* [Given exercise]: Give the material below, from its first line through the line containing "Dot at: (283, 209)", inclusive, as a numbered list with blank lines left out.

'''

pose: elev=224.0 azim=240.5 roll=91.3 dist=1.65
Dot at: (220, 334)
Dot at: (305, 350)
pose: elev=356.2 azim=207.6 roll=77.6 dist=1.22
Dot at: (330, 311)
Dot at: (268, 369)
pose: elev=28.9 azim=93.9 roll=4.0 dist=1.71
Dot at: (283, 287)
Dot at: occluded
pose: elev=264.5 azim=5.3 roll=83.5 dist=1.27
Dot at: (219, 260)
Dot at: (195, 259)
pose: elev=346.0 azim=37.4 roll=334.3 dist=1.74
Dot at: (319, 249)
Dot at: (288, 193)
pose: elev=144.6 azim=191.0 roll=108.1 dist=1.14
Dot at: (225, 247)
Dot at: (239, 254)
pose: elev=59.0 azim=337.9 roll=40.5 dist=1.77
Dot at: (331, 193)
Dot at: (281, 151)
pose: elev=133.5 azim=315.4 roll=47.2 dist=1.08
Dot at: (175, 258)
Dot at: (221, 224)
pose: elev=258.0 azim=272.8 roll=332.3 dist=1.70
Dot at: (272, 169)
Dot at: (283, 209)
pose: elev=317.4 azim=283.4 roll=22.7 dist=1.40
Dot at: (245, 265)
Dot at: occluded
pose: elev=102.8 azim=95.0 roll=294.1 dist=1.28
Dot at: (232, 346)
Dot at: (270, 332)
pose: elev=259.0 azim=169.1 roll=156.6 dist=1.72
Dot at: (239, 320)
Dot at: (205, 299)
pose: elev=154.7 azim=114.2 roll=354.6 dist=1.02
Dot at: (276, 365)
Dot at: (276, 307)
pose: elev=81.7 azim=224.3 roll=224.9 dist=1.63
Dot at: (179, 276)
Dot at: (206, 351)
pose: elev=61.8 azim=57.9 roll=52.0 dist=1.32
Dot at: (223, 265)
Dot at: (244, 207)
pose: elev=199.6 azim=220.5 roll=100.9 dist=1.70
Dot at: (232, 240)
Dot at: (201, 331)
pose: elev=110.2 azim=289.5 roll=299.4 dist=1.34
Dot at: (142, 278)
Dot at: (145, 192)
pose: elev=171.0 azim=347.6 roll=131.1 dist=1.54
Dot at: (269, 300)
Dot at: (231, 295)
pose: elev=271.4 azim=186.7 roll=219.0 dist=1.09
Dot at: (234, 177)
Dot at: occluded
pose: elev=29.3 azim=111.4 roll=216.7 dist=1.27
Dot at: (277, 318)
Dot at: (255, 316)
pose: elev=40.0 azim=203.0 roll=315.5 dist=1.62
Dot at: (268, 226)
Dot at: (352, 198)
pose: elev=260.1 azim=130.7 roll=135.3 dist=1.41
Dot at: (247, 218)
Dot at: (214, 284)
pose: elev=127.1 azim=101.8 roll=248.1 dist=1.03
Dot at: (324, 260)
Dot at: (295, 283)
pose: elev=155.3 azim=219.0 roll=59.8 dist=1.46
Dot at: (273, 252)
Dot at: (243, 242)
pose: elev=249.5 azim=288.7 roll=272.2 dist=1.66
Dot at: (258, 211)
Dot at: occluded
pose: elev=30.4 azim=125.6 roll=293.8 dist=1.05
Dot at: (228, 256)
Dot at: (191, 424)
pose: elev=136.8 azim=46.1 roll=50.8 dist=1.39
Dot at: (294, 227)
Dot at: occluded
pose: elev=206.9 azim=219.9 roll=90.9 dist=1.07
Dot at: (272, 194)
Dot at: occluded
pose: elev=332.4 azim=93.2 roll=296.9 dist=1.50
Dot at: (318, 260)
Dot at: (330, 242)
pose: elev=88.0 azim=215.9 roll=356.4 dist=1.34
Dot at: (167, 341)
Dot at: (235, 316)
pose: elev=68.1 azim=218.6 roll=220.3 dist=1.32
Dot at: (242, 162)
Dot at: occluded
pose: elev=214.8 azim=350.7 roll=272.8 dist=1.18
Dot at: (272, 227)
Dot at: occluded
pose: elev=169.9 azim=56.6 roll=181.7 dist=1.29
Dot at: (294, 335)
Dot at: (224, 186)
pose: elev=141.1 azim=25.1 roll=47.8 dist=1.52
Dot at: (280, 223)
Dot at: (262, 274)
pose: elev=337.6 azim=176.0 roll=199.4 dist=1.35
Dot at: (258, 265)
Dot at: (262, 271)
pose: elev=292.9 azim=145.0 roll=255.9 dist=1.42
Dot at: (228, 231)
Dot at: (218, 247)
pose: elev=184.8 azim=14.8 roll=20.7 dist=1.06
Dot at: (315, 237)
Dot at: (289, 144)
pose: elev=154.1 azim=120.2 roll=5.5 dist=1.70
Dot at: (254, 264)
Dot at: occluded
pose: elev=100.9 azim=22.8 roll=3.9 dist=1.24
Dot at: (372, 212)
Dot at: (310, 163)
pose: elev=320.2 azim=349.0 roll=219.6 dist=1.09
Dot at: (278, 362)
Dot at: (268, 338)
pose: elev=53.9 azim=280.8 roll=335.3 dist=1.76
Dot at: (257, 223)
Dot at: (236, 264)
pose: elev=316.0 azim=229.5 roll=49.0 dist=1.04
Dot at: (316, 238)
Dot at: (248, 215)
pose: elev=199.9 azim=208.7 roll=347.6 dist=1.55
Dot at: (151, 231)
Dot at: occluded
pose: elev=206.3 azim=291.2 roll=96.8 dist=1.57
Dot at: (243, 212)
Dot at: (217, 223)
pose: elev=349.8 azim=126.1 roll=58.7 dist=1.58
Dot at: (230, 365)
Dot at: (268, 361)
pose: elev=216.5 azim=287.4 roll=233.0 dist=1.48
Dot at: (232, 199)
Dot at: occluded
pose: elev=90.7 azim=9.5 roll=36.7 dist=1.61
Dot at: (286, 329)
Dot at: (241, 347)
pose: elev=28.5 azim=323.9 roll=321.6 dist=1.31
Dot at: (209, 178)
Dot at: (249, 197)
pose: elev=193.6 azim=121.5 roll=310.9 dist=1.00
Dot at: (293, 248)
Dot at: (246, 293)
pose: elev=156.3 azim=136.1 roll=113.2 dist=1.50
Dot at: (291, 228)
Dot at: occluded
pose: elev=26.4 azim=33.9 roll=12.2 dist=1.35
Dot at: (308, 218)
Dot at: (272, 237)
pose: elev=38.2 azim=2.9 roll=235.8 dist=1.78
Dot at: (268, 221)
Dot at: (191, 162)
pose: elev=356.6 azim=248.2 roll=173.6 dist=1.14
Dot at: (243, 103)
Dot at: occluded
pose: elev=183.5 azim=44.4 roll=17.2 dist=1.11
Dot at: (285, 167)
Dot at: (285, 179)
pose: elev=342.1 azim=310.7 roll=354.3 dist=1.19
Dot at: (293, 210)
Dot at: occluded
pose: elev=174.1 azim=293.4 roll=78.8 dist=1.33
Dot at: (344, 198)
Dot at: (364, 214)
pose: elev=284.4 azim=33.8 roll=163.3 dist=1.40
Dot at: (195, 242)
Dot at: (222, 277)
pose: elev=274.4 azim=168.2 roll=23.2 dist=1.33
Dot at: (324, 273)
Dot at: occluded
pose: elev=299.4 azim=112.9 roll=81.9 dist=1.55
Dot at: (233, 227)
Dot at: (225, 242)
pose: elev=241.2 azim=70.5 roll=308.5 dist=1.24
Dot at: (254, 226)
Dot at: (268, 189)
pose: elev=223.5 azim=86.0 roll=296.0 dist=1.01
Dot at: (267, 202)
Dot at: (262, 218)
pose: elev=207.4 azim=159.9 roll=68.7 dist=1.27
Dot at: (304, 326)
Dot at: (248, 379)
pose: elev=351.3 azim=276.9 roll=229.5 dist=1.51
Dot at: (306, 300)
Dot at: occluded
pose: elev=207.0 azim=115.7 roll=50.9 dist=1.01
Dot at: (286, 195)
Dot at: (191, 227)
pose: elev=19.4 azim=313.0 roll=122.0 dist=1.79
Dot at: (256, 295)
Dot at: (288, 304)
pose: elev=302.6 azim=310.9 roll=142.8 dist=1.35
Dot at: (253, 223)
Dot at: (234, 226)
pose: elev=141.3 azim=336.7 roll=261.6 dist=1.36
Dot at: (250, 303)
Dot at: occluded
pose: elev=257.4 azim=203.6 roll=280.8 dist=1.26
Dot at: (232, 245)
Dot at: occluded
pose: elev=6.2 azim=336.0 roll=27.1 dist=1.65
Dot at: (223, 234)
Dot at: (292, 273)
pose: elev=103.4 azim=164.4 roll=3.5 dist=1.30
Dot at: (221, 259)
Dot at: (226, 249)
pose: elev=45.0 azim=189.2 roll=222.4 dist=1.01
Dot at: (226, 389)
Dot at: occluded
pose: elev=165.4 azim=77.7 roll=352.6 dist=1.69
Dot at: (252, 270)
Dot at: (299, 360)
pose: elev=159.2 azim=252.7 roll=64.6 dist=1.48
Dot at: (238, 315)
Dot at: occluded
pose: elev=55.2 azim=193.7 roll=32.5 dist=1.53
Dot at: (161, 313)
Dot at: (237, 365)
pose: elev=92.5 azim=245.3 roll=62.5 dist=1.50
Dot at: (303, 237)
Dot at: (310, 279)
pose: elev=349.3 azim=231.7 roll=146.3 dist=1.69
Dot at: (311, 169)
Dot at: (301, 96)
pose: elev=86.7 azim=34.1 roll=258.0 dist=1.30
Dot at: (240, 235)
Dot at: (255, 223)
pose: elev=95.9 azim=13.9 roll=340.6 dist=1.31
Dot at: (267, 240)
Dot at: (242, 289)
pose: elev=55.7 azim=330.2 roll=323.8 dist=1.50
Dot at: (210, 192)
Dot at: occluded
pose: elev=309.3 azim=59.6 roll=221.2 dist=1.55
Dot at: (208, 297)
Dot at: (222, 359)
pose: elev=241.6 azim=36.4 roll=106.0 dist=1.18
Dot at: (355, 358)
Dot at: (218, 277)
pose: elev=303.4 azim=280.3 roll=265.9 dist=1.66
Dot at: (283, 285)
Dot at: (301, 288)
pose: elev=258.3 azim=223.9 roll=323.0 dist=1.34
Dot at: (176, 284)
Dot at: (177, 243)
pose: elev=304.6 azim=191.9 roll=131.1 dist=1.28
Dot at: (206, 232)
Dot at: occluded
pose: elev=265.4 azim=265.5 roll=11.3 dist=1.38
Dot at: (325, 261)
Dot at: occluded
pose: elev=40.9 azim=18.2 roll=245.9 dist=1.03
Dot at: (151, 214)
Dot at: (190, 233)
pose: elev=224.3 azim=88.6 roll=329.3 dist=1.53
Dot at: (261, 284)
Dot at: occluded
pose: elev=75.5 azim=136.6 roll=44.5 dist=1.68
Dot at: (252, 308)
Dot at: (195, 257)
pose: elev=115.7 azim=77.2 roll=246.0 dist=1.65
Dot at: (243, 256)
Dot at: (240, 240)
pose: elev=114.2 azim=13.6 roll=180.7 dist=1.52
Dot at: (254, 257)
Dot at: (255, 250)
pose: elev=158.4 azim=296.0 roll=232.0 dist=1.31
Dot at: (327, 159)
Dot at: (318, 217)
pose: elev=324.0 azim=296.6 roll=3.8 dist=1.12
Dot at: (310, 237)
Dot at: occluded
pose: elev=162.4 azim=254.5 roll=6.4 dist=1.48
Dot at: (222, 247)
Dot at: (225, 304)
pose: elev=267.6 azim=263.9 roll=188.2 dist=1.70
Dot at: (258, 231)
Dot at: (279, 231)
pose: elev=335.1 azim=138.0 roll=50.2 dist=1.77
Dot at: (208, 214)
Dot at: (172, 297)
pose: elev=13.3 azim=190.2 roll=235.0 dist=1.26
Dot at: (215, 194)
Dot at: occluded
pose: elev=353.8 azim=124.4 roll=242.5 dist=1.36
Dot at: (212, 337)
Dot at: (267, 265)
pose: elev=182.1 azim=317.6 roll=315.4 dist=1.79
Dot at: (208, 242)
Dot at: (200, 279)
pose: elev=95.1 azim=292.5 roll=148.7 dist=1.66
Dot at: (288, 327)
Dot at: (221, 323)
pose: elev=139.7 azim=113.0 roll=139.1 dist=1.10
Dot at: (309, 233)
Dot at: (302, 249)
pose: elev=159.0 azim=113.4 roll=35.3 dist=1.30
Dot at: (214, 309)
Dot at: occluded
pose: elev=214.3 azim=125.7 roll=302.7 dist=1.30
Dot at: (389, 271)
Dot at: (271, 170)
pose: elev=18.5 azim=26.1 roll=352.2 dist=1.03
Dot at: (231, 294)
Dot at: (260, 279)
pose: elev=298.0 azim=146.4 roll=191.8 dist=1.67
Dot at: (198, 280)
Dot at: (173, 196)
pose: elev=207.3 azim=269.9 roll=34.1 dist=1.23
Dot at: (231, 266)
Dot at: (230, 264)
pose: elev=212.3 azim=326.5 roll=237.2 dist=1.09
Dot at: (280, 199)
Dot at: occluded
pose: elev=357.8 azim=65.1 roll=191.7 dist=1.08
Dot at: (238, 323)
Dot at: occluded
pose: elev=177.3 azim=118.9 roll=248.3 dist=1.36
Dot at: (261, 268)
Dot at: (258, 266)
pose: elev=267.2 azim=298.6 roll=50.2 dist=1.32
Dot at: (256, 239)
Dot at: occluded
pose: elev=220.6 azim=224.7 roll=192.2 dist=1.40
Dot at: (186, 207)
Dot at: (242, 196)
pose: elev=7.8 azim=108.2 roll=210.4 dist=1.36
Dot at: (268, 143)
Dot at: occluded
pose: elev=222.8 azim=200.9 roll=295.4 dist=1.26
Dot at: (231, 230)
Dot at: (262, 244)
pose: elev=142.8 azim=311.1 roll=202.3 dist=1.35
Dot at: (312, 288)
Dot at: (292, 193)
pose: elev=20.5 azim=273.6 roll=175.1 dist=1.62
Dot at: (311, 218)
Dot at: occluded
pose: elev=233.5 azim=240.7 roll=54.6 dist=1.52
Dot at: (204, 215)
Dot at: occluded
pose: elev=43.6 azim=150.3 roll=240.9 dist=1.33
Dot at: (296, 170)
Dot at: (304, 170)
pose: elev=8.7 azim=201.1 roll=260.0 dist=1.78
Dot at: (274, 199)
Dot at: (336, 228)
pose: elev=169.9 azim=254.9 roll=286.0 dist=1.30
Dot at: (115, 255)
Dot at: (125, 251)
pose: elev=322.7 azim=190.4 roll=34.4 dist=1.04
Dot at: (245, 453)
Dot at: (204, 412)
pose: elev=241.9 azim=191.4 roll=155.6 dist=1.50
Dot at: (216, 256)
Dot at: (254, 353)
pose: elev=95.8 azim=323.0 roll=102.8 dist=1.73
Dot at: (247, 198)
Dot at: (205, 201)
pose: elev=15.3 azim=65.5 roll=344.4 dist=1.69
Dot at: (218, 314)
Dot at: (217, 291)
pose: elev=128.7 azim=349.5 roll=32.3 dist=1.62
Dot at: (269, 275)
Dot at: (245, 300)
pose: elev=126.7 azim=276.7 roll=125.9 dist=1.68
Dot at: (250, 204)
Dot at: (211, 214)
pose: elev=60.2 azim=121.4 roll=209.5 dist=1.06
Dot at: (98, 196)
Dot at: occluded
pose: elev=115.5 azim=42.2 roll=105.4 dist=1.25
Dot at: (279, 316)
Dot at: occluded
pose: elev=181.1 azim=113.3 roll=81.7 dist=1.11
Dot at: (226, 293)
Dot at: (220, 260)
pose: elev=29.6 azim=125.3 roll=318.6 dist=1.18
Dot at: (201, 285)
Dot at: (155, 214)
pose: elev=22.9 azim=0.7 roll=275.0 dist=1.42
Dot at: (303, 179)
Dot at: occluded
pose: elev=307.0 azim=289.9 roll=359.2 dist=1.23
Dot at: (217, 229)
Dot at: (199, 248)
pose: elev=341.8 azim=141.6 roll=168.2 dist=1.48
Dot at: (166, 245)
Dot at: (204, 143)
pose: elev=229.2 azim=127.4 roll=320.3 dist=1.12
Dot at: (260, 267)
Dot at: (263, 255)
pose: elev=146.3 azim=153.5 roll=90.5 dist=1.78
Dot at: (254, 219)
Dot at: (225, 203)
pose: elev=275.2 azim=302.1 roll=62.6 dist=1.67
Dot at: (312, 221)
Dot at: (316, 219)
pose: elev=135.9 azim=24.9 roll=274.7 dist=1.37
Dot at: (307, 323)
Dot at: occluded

'''

* [Solution to the exercise]:
1. pose: elev=224.0 azim=240.5 roll=91.3 dist=1.65
2. Dot at: (220, 334)
3. Dot at: (305, 350)
4. pose: elev=356.2 azim=207.6 roll=77.6 dist=1.22
5. Dot at: (330, 311)
6. Dot at: (268, 369)
7. pose: elev=28.9 azim=93.9 roll=4.0 dist=1.71
8. Dot at: (283, 287)
9. Dot at: occluded
10. pose: elev=264.5 azim=5.3 roll=83.5 dist=1.27
11. Dot at: (219, 260)
12. Dot at: (195, 259)
13. pose: elev=346.0 azim=37.4 roll=334.3 dist=1.74
14. Dot at: (319, 249)
15. Dot at: (288, 193)
16. pose: elev=144.6 azim=191.0 roll=108.1 dist=1.14
17. Dot at: (225, 247)
18. Dot at: (239, 254)
19. pose: elev=59.0 azim=337.9 roll=40.5 dist=1.77
20. Dot at: (331, 193)
21. Dot at: (281, 151)
22. pose: elev=133.5 azim=315.4 roll=47.2 dist=1.08
23. Dot at: (175, 258)
24. Dot at: (221, 224)
25. pose: elev=258.0 azim=272.8 roll=332.3 dist=1.70
26. Dot at: (272, 169)
27. Dot at: (283, 209)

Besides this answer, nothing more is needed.